In July, I summarized patterns I saw in documents obtained by EPIC from the Department of Education. The documents were the Family Policy Compliance Office (FPCO)’s responses to complaints by students and parents alleging FERPA violations.
Since then, EPIC has received additional interim batches of responses to their freedom of information request. They write:
EPIC has obtained new documents from the Department of Education detailing parent and student complaints about the misuse of education records. The Department released the documents in response to an EPIC Freedom of Information Act request. EPIC is expecting to receive more documents about the agency’s enforcement of the Family Educational Rights and Privacy Act. Other documents that EPIC has uncovered reveal that schools and districts have disclosed students’ personal records without consent, possibly in violation of the federal student privacy law. The documents also reveal that the Department failed to investigate many FERPA complaints. For more information, see EPIC: Department of Education’s FERPA Enforcement, EPIC: Student Privacy, and EPIC: Open Government.

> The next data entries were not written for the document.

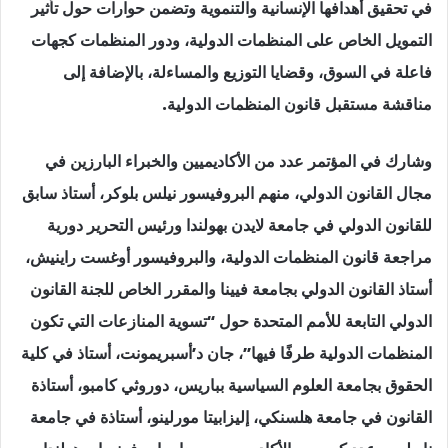
في تحقيق أهدافها الإنسانية والتنموية وتضمن حوارات حول تأثير
التمويل الخاص على المنظمات الدولية، ودور المنظمات كجهات
فاعلة في السوق، وقضايا التوزيع والمساءلة، بالإضافة إلى
مناقشة مستقبل قانون المنظمات الدولية.
وشارك في المؤتمر عدد من الأكاديميين والخبراء البارزين في
مجال القانون الدولي، منهم البروفيسور نيلس بلوكر، أستاذ سابق
للقانون الدولي في جامعة لايدن بهولندا ورئيس التحرير دورية
مراجعة قانون المنظمات الدولية، والبروفيسور أوغست راينيش،
أستاذ القانون الدولي بجامعة فيينا والمقرر الخاص للجنة القانون
الدولي التابعة للأمم المتحدة حول “تسوية المنازعات التي تكون
المنظمات الدولية طرفًا فيها”، جان د’أسبريمونت، أستاذ في كلية
الحقوق بجامعة العلوم السياسية بباريس، دوروثي كامبو، أستاذة
القانون في جامعة هلسنكي، إليزابيتا مورلينو، أستاذة في جامعة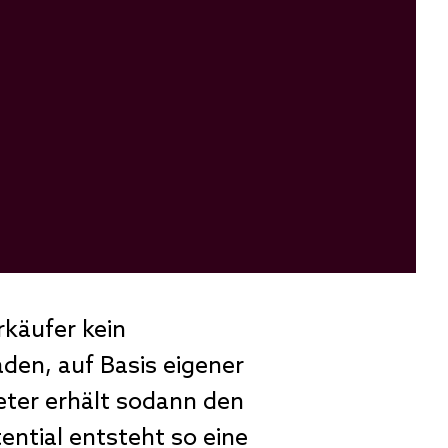
käufer kein
den, auf Basis eigener
ter erhält sodann den
ntial entsteht so eine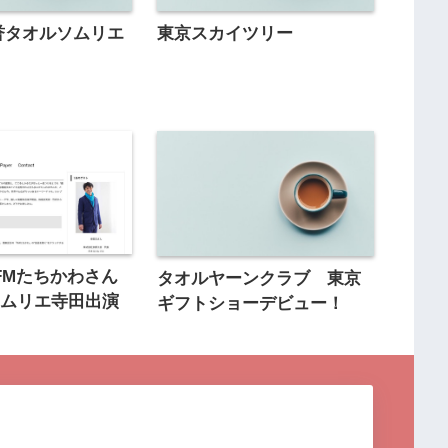
誉タオルソムリエ
東京スカイツリー
FMたちかわさん
タオルヤーンクラブ 東京
ソムリエ寺田出演
ギフトショーデビュー！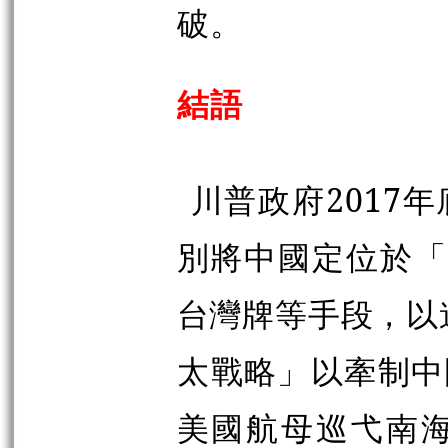
破。
結語
川普政府2017
別將中國定位於
台灣牌等手段，以
太
戰略」以牽制中
美國航母巡弋南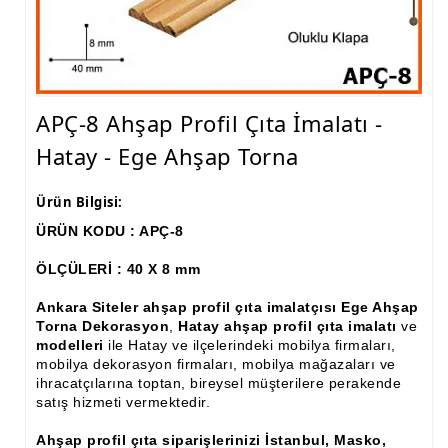
Ham Ahşap Fiskos Sehpa İmalatı, Modelleri
Ham Ahşap Orta ve Yan Sehpa İmalatı, Modelleri
Ham Ahşap Tv Ünitesi (Plazma) İmalatı, Modelleri
APÇ-8 Ahşap Profil Çıta İmalatı -
Ham Ahşap Dresuar İmalatı, Modelleri
Hatay - Ege Ahşap Torna
Ham Ahşap Konsol İmalatı, Modelleri
Ürün Bilgisi:
Ham Ahşap Saksılık Çiçeklik İmalatı, Modelleri
ÜRÜN KODU : APÇ-8
Ham Ahşap Makyaj Masası İmalatı Modelleri
ÖLÇÜLERİ : 40 X 8 mm
Ham Ahşap Çalışma Masası İmalatı, Modelleri
Ankara Siteler ahşap profil çıta imalatçısı Ege Ahşap
Torna Dekorasyon
,
Hatay ahşap profil çıta imalatı
ve
Ham Ahşap Dilsiz Uşak İmalatı, Modelleri
modelleri
ile Hatay ve ilçelerindeki mobilya firmaları,
mobilya dekorasyon firmaları, mobilya mağazaları ve
Ham Ahşap Komodin İmalatı, Modelleri
ihracatçılarına toptan, bireysel müşterilere perakende
satış hizmeti vermektedir.
Ham Ahşap Boy Aynası İmalatı, Modelleri
Ahşap profil çıta siparişlerinizi İstanbul, Masko,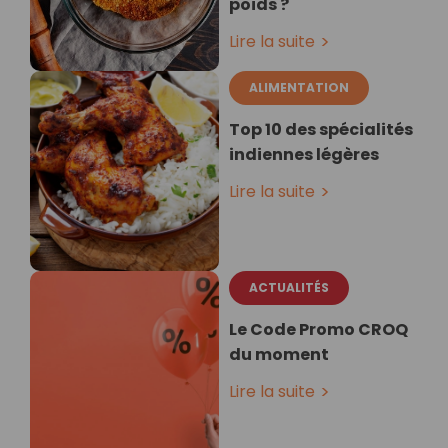
poids ?
Lire la suite
ALIMENTATION
Top 10 des spécialités
indiennes légères
Lire la suite
ACTUALITÉS
Le Code Promo CROQ
du moment
Lire la suite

I did a quick skim of the newer documents, and it appears to be more of the same type of thing I described in July: FPCO declining to even open investigations of almost all of the complaints because the complainants allegedly either misunderstood FERPA or had not provided enough facts to convince FPCO that there was a violation to investigate, or because the complaint was not timely.
I’ll continue reading – and analyzing – the responses, and I anticipate EPIC will provide their own detailed analysis once all records are received.
In the meantime, if you care about student privacy, reading these files can lead to only one conclusions FERPA needs to be significantly strengthened or re-written from the ground up, because the only thing missing from FPCO’s boilerplate denials was to say “In this best of all possible worlds, everything is for the best.”